Your goal: Arrange the lines from the line with "right knee: (184, 117, 4)" through the line with "left wrist: (220, 55, -11)", both included, as a Markdown table with the columns Row and Line, numbering each row and omitting blank lines.

Data:
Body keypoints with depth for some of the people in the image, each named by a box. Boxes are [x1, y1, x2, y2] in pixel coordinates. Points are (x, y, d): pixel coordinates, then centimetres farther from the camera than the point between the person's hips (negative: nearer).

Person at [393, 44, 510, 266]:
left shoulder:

---

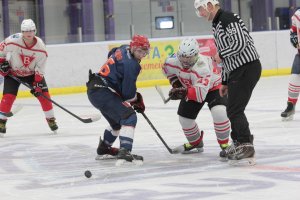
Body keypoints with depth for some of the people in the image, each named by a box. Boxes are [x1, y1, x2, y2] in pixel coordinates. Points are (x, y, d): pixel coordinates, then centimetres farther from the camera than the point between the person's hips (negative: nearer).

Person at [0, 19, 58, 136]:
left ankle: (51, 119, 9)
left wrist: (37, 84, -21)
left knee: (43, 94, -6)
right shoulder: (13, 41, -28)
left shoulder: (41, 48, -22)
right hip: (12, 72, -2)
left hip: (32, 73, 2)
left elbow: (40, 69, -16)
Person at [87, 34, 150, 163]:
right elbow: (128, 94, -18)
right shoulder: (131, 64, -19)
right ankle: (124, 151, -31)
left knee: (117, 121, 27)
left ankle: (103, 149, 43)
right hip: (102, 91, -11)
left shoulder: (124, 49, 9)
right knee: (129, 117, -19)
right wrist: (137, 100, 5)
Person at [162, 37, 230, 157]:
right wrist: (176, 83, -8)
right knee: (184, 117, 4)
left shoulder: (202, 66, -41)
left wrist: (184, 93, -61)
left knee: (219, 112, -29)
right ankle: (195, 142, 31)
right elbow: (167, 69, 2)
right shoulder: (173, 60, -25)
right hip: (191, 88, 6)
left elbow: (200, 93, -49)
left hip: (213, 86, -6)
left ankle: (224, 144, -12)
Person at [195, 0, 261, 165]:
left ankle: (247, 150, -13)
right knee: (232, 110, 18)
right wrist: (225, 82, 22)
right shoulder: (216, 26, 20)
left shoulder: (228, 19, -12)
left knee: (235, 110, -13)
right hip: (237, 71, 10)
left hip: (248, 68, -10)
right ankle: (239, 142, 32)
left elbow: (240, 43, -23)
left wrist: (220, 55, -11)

Problem solution:
| Row | Line |
|---|---|
| 1 | right knee: (184, 117, 4) |
| 2 | left shoulder: (202, 66, -41) |
| 3 | left wrist: (184, 93, -61) |
| 4 | left knee: (219, 112, -29) |
| 5 | right ankle: (195, 142, 31) |
| 6 | right elbow: (167, 69, 2) |
| 7 | right shoulder: (173, 60, -25) |
| 8 | right hip: (191, 88, 6) |
| 9 | left elbow: (200, 93, -49) |
| 10 | left hip: (213, 86, -6) |
| 11 | left ankle: (224, 144, -12) |
| 12 | Person at [195, 0, 261, 165]: |
| 13 | left ankle: (247, 150, -13) |
| 14 | right knee: (232, 110, 18) |
| 15 | right wrist: (225, 82, 22) |
| 16 | right shoulder: (216, 26, 20) |
| 17 | left shoulder: (228, 19, -12) |
| 18 | left knee: (235, 110, -13) |
| 19 | right hip: (237, 71, 10) |
| 20 | left hip: (248, 68, -10) |
| 21 | right ankle: (239, 142, 32) |
| 22 | left elbow: (240, 43, -23) |
| 23 | left wrist: (220, 55, -11) |